§ Task to complete
Report all lines from the entries below in which "back" appears.

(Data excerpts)
==============================
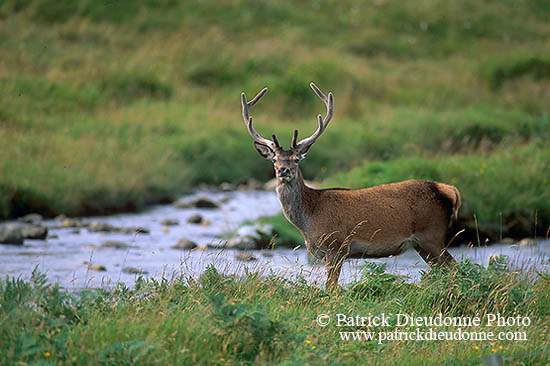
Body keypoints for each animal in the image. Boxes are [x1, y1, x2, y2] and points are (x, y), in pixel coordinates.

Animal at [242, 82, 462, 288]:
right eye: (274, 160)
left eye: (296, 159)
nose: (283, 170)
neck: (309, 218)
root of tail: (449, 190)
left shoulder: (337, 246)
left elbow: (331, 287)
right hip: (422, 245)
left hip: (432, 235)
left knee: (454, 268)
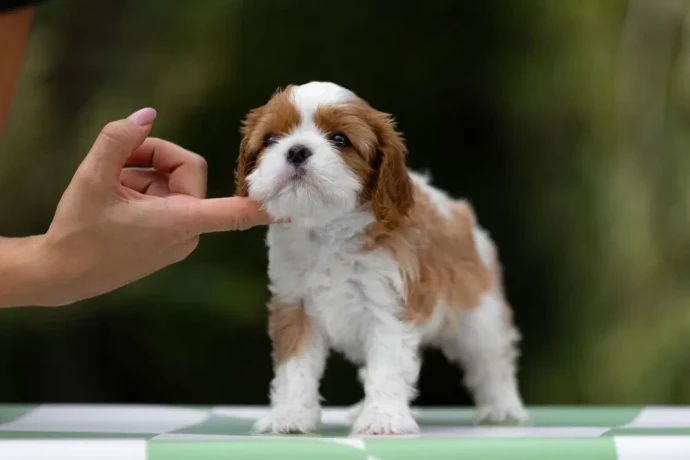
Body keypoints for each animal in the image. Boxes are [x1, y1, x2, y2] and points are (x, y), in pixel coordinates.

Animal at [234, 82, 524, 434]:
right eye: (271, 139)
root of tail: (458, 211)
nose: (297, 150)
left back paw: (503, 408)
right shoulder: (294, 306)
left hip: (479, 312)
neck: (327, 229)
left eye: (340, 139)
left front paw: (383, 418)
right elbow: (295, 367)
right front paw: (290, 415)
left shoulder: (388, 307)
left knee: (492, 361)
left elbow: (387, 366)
==============================
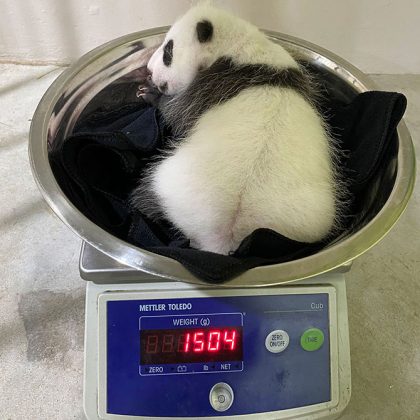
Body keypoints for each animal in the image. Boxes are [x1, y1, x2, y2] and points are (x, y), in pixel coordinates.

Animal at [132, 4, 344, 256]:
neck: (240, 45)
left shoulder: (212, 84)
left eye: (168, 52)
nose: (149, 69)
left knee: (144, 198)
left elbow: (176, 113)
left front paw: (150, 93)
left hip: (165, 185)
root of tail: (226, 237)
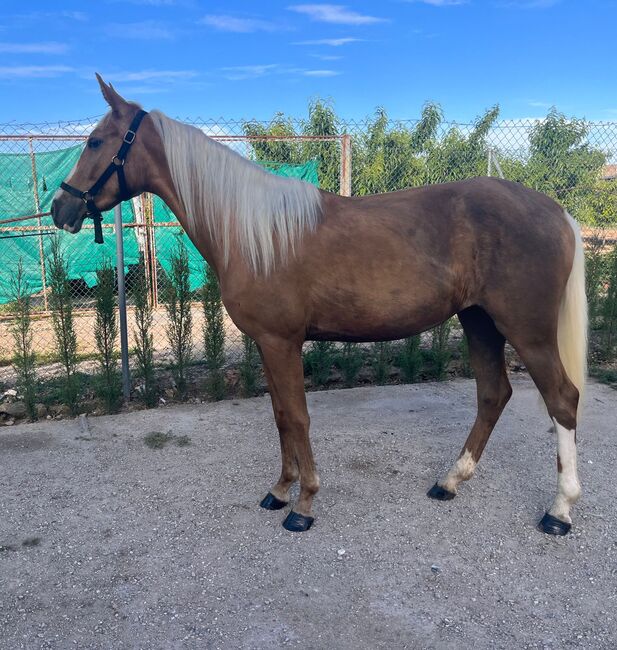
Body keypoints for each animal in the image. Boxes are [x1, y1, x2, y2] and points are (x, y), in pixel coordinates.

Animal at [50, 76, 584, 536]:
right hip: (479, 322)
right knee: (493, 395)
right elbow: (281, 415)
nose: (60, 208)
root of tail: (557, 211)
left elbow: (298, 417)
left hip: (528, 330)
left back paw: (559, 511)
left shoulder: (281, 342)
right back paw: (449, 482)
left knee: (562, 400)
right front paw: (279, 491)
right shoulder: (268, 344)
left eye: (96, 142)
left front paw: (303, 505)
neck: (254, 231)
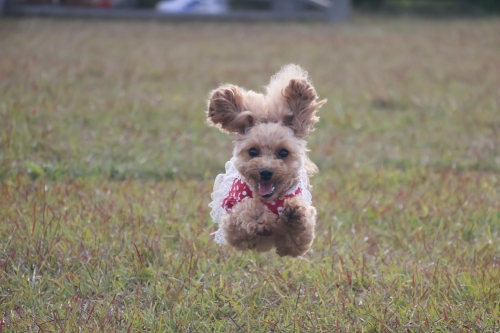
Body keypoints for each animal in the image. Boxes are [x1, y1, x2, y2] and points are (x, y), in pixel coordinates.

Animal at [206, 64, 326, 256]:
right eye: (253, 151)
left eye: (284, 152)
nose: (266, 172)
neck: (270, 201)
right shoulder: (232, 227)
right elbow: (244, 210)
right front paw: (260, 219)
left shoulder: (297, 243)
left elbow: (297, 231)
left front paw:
==============================
§ Written answer
left back paw: (503, 408)
left back paw: (559, 511)
right back paw: (449, 482)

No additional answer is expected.